Labor Notes and other pseudo-left backers of Fain have explicitly defended Fain’s embrace of Trump.

Crisis of the UAW is a crisis of class rule

Now, the politically highly-placed Fain administration has been revealed to be just as thuggish as previous union administrations. Fain has become the subject of an ongoing corruption investigation by a court-appointed union monitor. A court filing by the UAW monitor in June revealed Fain’s bureaucratic thuggery, including allegations that he threatened to “slit the f***ing throats” of anyone who challenged his inner circle.

As Fain’s administration has increasingly hemorrhaged credibility among workers, bitter infighting has erupted within the union bureaucracy, with an effort currently underway by sections of the UAW apparatus to bring formal charges to remove Fain.
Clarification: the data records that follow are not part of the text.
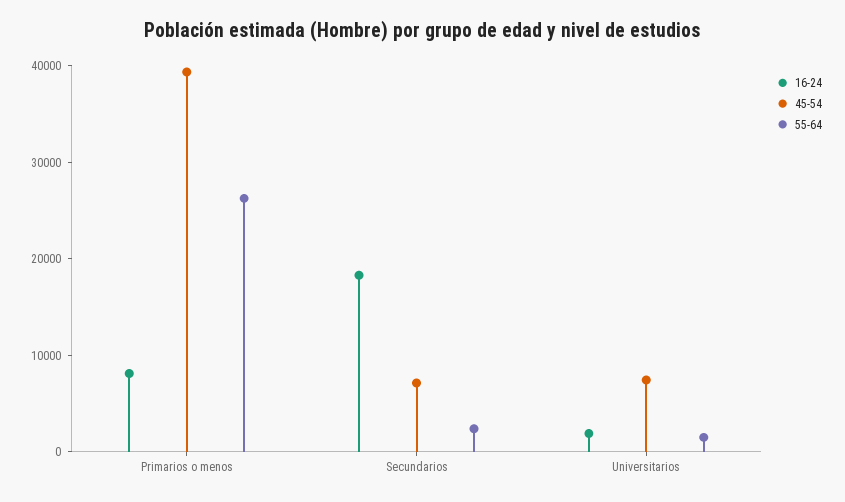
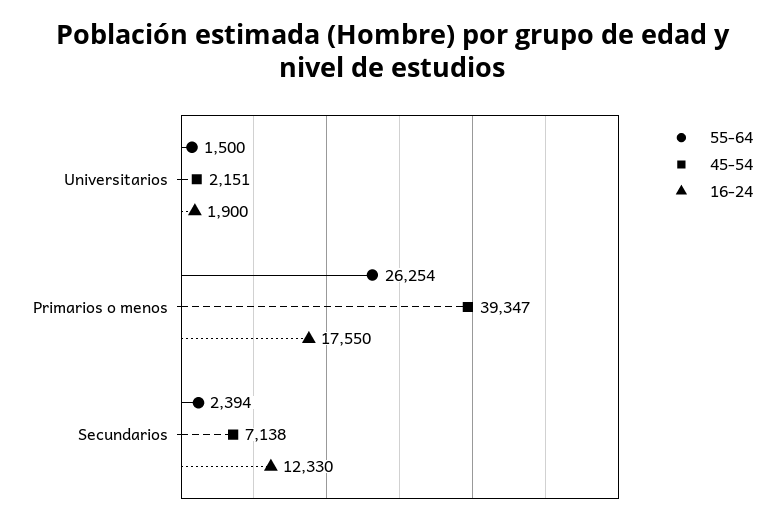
  {
    "16-24": {
-     "Primarios o menos": 8000,
+     "Primarios o menos": 17550,
-     "Secundarios": 18000,
+     "Secundarios": 12330,
      "Universitarios": 1900
    },
    "45-54": {
      "Primarios o menos": 39347,
      "Secundarios": 7138,
-     "Universitarios": 8000
+     "Universitarios": 2151
    },
    "55-64": {
      "Primarios o menos": 26254,
      "Secundarios": 2394,
      "Universitarios": 1500
    }
  }

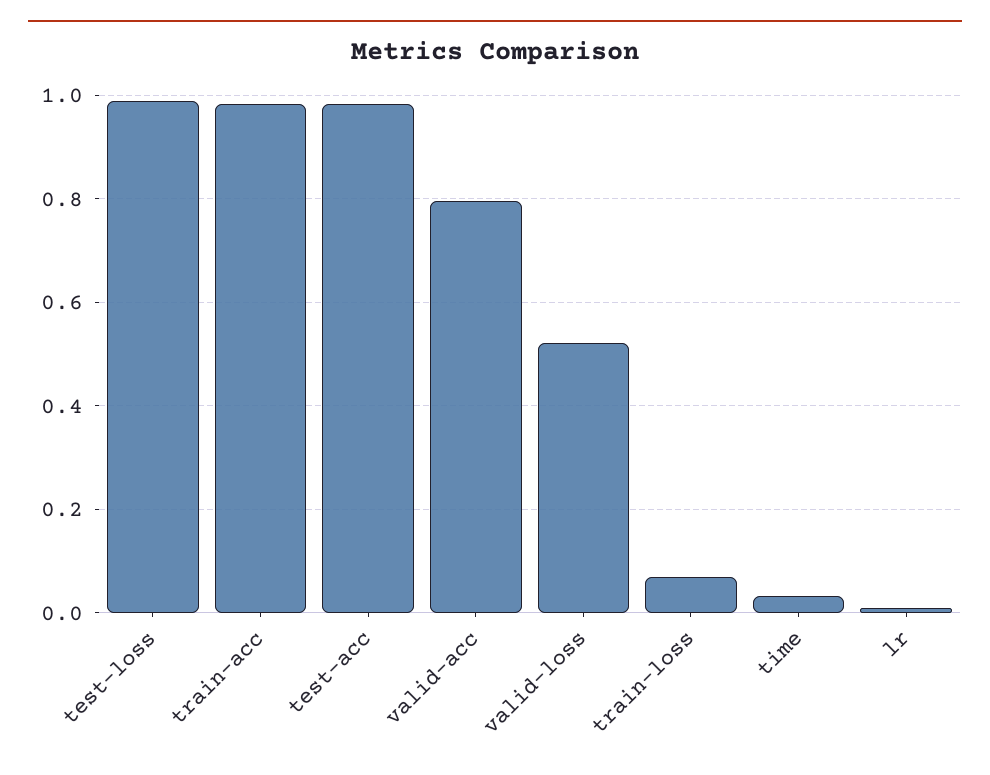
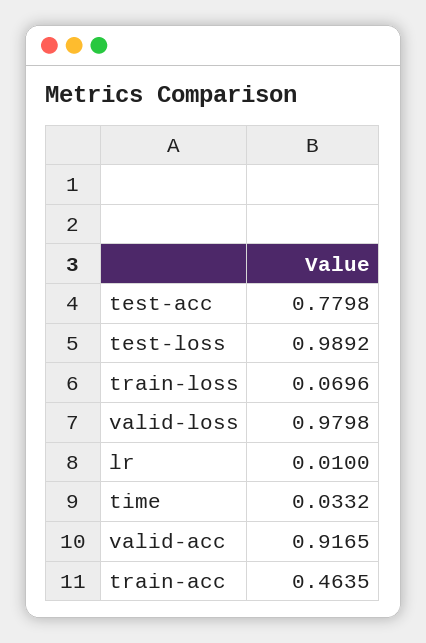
  {
    "test-loss": 0.9892,
-   "train-acc": 0.98,
+   "train-acc": 0.4635,
-   "test-acc": 0.98,
+   "test-acc": 0.7798,
-   "valid-acc": 0.8,
+   "valid-acc": 0.9165,
-   "valid-loss": 0.52,
+   "valid-loss": 0.9798,
    "train-loss": 0.0696,
    "time": 0.0332,
    "lr": 0.01
  }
The charges are being conducted in such a way as to exclude the possibility of rank-and-file intervention as much as possible. Only a few hundred union members voted in favor of their locals endorsing the charges, which will be taken up internally by a “trial committee” appointed by the International Executive Board. The charges have been put forward by those in the bureaucracy loyal to Secretary-Treasurer Margaret Mock and Vice President Rich Boyer, two officials who have run afoul of Fain.

Nevertheless, the petition is a major new stage in the crisis of not only the UAW, but all of those political institutions which staked their credibility on this “reform” union administration.

The Labor Department’s latest refusal to take up Will Lehman’s protest shows that the White House is doing what it can to quarantine this crisis from the working class.

This shows the urgency of workers building rank-and-file committees under their own control, Lehman told the WSWS.

“Whether under Biden or Trump, the Labor Department and the state have no interest in defending the democratic rights of workers. In fact, their main concern is suppressing those rights.”

He continued, “Fain’s administration and policies continue to demonstrate every day that the UAW apparatus cannot be reformed from within. It must be abolished. It is up to workers ourselves to take power out of the hands of the bureaucrats at ‘Solidarity House,’ so that we can wield it in defense of our own class interests. That is the movement which the International Workers Alliance of Rank-and-File Committees is fighting to build.”